The way it works is you find a business that’s for sale, get a contract option to acquire a company for a fixed price over a period of time (typically 30 to 90 days), and then sell it to a third party during the option period. For example, if you get a contract option to acquire a business for $1M and then find someone willing to pay $1.3M during the option period, you keep the $300K difference for your efforts.
This is similar to the tollgate deal we covered above: you’re essentially being paid to find a business for someone else.
13. Integrator Investor
This involves finding an investor that is willing to operate the business going forward – either someone currently within the business or an outside investor (here are some ideas from Forbes).
This individual invests money in exchange for a minority equity interest (sometimes at a higher fair market valuation than what you negotiated for the deal), and you get to use this money as a down payment to the seller.
14. Self Liquidating Payments
This strategy is a creative way to get financing without giving up any equity in the business.
In this type of deal, you agree to make payments to the seller that are higher than the cost of goods sold (COGS).
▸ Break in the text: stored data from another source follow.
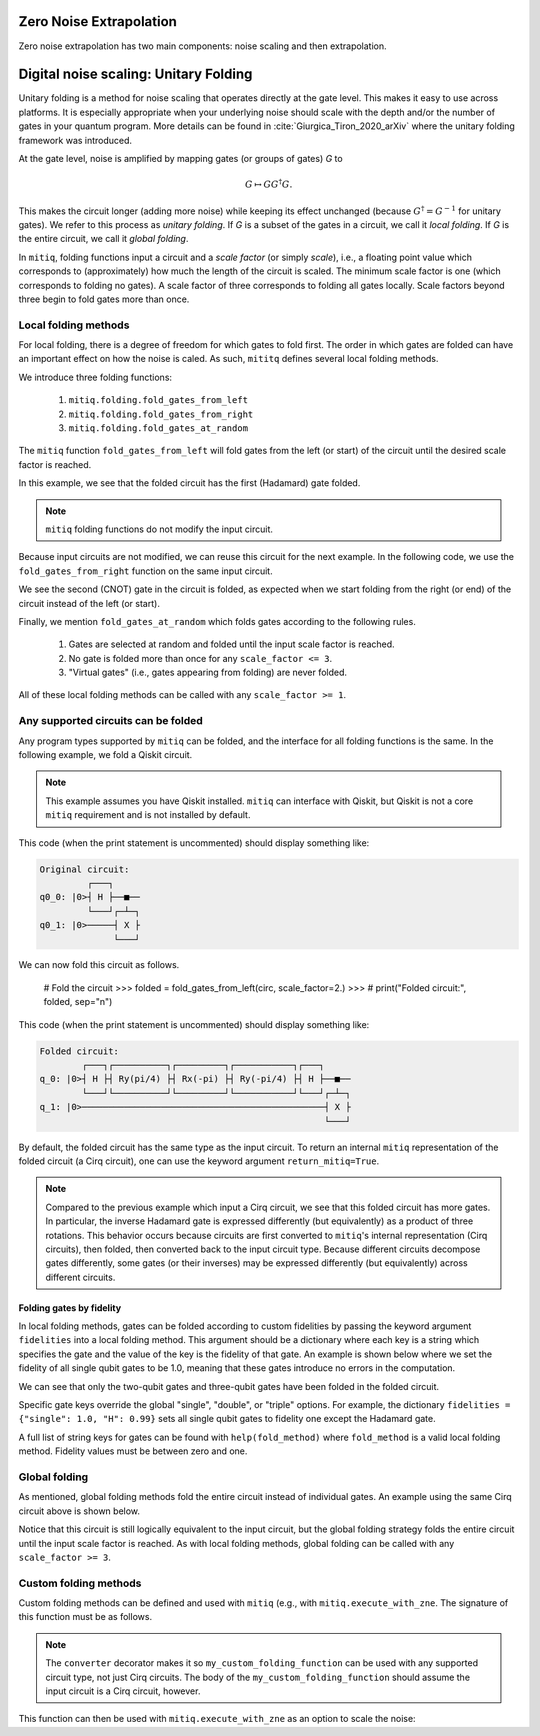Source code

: .. mitiq documentation file

.. _guide-folding:

*********************************************
Zero Noise Extrapolation
*********************************************
Zero noise extrapolation has two main components: noise scaling and then extrapolation.

*********************************************
Digital noise scaling: Unitary Folding
*********************************************
Unitary folding is a method for noise scaling that operates directly at the gate level.
This makes it easy to use across platforms. It is especially appropriate when
your underlying noise should scale with the depth and/or the number of gates in your
quantum program. More details can be found in :cite:`Giurgica_Tiron_2020_arXiv`
where the unitary folding framework was introduced.

At the gate level, noise is amplified by mapping gates (or groups of gates) `G` to

.. math::
  G \mapsto G G^\dagger G .

This makes the circuit longer (adding more noise) while keeping its effect unchanged (because
:math:`G^\dagger = G^{-1}` for unitary gates).  We refer to this process as
*unitary folding*. If `G` is a subset of the gates in a circuit, we call it `local folding`.
If `G` is the entire circuit, we call it `global folding`.

In ``mitiq``, folding functions input a circuit and a *scale factor* (or simply *scale*), i.e., a floating point value
which corresponds to (approximately) how much the length of the circuit is scaled.
The minimum scale factor is one (which corresponds to folding no gates). A scale factor of three corresponds to folding
all gates locally. Scale factors beyond three begin to fold gates more than once.

=============================================
Local folding methods
=============================================

For local folding, there is a degree of freedom for which gates to fold first. The order in which gates are folded can
have an important effect on how the noise is caled. As such, ``mititq`` defines several local folding methods.

We introduce three folding functions:

    1. ``mitiq.folding.fold_gates_from_left``
    2. ``mitiq.folding.fold_gates_from_right``
    3. ``mitiq.folding.fold_gates_at_random``

The ``mitiq`` function ``fold_gates_from_left`` will fold gates from the left (or start) of the circuit
until the desired scale factor is reached.


.. doctest:: python

    >>> import cirq
    >>> from mitiq.folding import fold_gates_from_left

    # Get a circuit to fold
    >>> qreg = cirq.LineQubit.range(2)
    >>> circ = cirq.Circuit(cirq.ops.H.on(qreg[0]), cirq.ops.CNOT.on(qreg[0], qreg[1]))
    >>> print("Original circuit:", circ, sep="\n")
    Original circuit:
    0: ───H───@───
              │
    1: ───────X───

    # Fold the circuit
    >>> folded = fold_gates_from_left(circ, scale_factor=2.)
    >>> print("Folded circuit:", folded, sep="\n")
    Folded circuit:
    0: ───H───H───H───@───
                      │
    1: ───────────────X───

In this example, we see that the folded circuit has the first (Hadamard) gate folded.

.. note::
    ``mitiq`` folding functions do not modify the input circuit.

Because input circuits are not modified, we can reuse this circuit for the next example. In the following code,
we use the ``fold_gates_from_right`` function on the same input circuit.

.. doctest:: python

    >>> from mitiq.folding import fold_gates_from_right

    # Fold the circuit
    >>> folded = fold_gates_from_right(circ, scale_factor=2.)
    >>> print("Folded circuit:", folded, sep="\n")
    Folded circuit:
    0: ───H───@───@───@───
              │   │   │
    1: ───────X───X───X───

We see the second (CNOT) gate in the circuit is folded, as expected when we start folding from the right (or end) of
the circuit instead of the left (or start).

Finally, we mention ``fold_gates_at_random`` which folds gates according to the following rules.

    1. Gates are selected at random and folded until the input scale factor is reached.
    2. No gate is folded more than once for any ``scale_factor <= 3``.
    3. "Virtual gates" (i.e., gates appearing from folding) are never folded.

All of these local folding methods can be called with any ``scale_factor >= 1``.

=============================================
Any supported circuits can be folded
=============================================

Any program types supported by ``mitiq`` can be folded, and the interface for all folding functions is the same. In the
following example, we fold a Qiskit circuit.

.. note::
    This example assumes you have Qiskit installed. ``mitiq`` can interface with Qiskit, but Qiskit is not
    a core ``mitiq`` requirement and is not installed by default.

.. doctest:: python

    >>> import qiskit
    >>> from mitiq.folding import fold_gates_from_left

    # Get a circuit to fold
    >>> qreg = qiskit.QuantumRegister(2)
    >>> circ = qiskit.QuantumCircuit(qreg)
    >>> _ = circ.h(qreg[0])
    >>> _ = circ.cnot(qreg[0], qreg[1])
    >>> # print("Original circuit:", circ, sep="\n")

This code (when the print statement is uncommented) should display something like:

.. code-block:: python

    Original circuit:
             ┌───┐
    q0_0: |0>┤ H ├──■──
             └───┘┌─┴─┐
    q0_1: |0>─────┤ X ├
                  └───┘

We can now fold this circuit as follows.

    # Fold the circuit
    >>> folded = fold_gates_from_left(circ, scale_factor=2.)
    >>> # print("Folded circuit:", folded, sep="\n")

This code (when the print statement is uncommented) should display something like:

.. code-block:: python

    Folded circuit:
            ┌───┐┌──────────┐┌─────────┐┌───────────┐┌───┐
    q_0: |0>┤ H ├┤ Ry(pi/4) ├┤ Rx(-pi) ├┤ Ry(-pi/4) ├┤ H ├──■──
            └───┘└──────────┘└─────────┘└───────────┘└───┘┌─┴─┐
    q_1: |0>──────────────────────────────────────────────┤ X ├
                                                          └───┘

By default, the folded circuit has the same type as the input circuit. To return an internal ``mitiq`` representation
of the folded circuit (a Cirq circuit), one can use the keyword argument ``return_mitiq=True``.


.. note::

    Compared to the previous example which input a Cirq circuit, we see that this folded circuit has more gates. In
    particular, the inverse Hadamard gate is expressed differently (but equivalently) as a product of three
    rotations. This behavior occurs because circuits are first converted to ``mitiq``'s internal
    representation (Cirq circuits), then folded, then converted back to the input circuit type.
    Because different circuits decompose gates differently, some gates (or their inverses)
    may be expressed differently (but equivalently) across different circuits.


^^^^^^^^^^^^^^^^^^^^^^^^^^^^^^^^^^^^^^^^^^^^^
Folding gates by fidelity
^^^^^^^^^^^^^^^^^^^^^^^^^^^^^^^^^^^^^^^^^^^^^

In local folding methods, gates can be folded according to custom fidelities by passing the keyword argument
``fidelities`` into a local folding method. This argument should be a dictionary where each key is a string which
specifies the gate and the value of the key is the fidelity of that gate. An example is shown below where we set the
fidelity of all single qubit gates to be 1.0, meaning that these gates introduce no errors in the computation.

.. doctest:: python

    from cirq import Circuit, LineQubit, ops
    from mitiq.folding import fold_gates_at_random

    qreg = LineQubit.range(3)
    circ = Circuit(
        ops.H.on_each(*qreg),
        ops.CNOT.on(qreg[0], qreg[1]),
        ops.T.on(qreg[2]),
        ops.TOFFOLI.on(*qreg)
    )
    print(circ)
    # 0: ───H───@───@───
    #           │   │
    # 1: ───H───X───@───
    #               │
    # 2: ───H───T───X───


    folded = fold_gates_at_random(
        circ, scale_factor=3., fidelities={"single": 1.0,
                                           "CNOT": 0.99,
                                           "TOFFOLI": 0.95}
    )
    print(folded)
    # 0: ───H───@───@───@───@───@───@───
    #           │   │   │   │   │   │
    # 1: ───H───X───X───X───@───@───@───
    #                       │   │   │
    # 2: ───H───T───────────X───X───X───


We can see that only the two-qubit gates and three-qubit gates have been folded in the folded circuit.

Specific gate keys override the global "single", "double", or "triple" options. For example, the dictionary
``fidelities = {"single": 1.0, "H": 0.99}`` sets all single qubit gates to fidelity one except the Hadamard gate.


A full list of string keys for gates can be found with ``help(fold_method)`` where ``fold_method`` is a valid local
folding method. Fidelity values must be between zero and one.


=============================================
Global folding
=============================================

As mentioned, global folding methods fold the entire circuit instead of individual gates. An example using the same Cirq
circuit above is shown below.


.. doctest:: python

    >>> import cirq
    >>> from mitiq.folding import fold_global

    # Get a circuit to fold
    >>> qreg = cirq.LineQubit.range(2)
    >>> circ = cirq.Circuit(cirq.ops.H.on(qreg[0]), cirq.ops.CNOT.on(qreg[0], qreg[1]))
    >>> print("Original circuit:", circ, sep="\n")
    Original circuit:
    0: ───H───@───
              │
    1: ───────X───

    # Fold the circuit
    >>> folded = fold_global(circ, scale_factor=3.)
    >>> print("Folded circuit:", folded, sep="\n")
    Folded circuit:
    0: ───H───@───@───H───H───@───
              │   │           │
    1: ───────X───X───────────X───

Notice that this circuit is still logically equivalent to the input circuit, but the global folding strategy folds
the entire circuit until the input scale factor is reached. As with local folding methods, global folding can be called
with any ``scale_factor >= 3``.


=============================================
Custom folding methods
=============================================

Custom folding methods can be defined and used with ``mitiq`` (e.g., with ``mitiq.execute_with_zne``. The signature
of this function must be as follows.

.. doctest:: python

    import cirq
    from mitiq.folding import converter

    @converter
    def my_custom_folding_function(circuit: cirq.Circuit, scale_factor: float) -> cirq.Circuit:
        # Insert custom folding method here
        return folded_circuit

.. note::

    The ``converter`` decorator makes it so ``my_custom_folding_function`` can be used with any supported circuit type,
    not just Cirq circuits. The body of the ``my_custom_folding_function`` should assume the input circuit is a Cirq
    circuit, however.

This function can then be used with ``mitiq.execute_with_zne`` as an option to scale the noise:

.. doctest:: python

    # Variables circ and scale are a circuit to fold and a scale factor, respectively
    zne = mitiq.execute_with_zne(circuit, executor, scale_noise=my_custom_folding_function)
The difference between what you’re paying and the COGS goes towards the purchase price of the business.
For example, let’s say you’re buying a business for $2M and the COGS is $1M. You agree to make monthly payments of $1.2M for 24 months. This means that each month, $200K goes towards the purchase price of the business.
At the end of the 24 months, you would have effectively paid off the entire purchase price of the business without giving up any equity. The key: you’ll want to be sure that you have enough cushion for the company to make payments on the whole structure.
15. Deferred Close + Promotion
This strategy involves taking over the business but deferring the closing date for a short period of time.
You can use this time to run a back-end promotion to existing customers – use the profits to contribute to the down payment and purchase price.
Here’s a video from marketer Frank Kern to give you some inspiration:
16. Intellectual Property Royalties
If the seller has any type of intellectual property within the business, you can agree to pay out IP royalty payments for a fixed period of time (could be by unit sold or a fixed payment).
You can use this arrangement to reduce the upfront purchase price.
17. Revenue Share
Revenue sharing is an agreement in which two or more parties agree to share an increase in revenue generated from a project or venture.
One of the benefits of revenue sharing is that it allows parties to share the risk of a venture while still being able to participate in the upside potential. This is another example of when you can come in with your skillset to add value.
Another benefit is that it can align the interests of the parties involved, since you’ll both be working towards increasing the revenue. This can help to create a more synergistic relationship between both parties.
Make sure that you have clear guidelines to determine how to split the revenue to avoid any tension down the line.
Conclusion
Business ownership is possible even without tens of thousands of liquid cash.
With a little inventiveness and outside-the-box thinking, you can find the means to purchase a terrific business without paying anything out of pocket.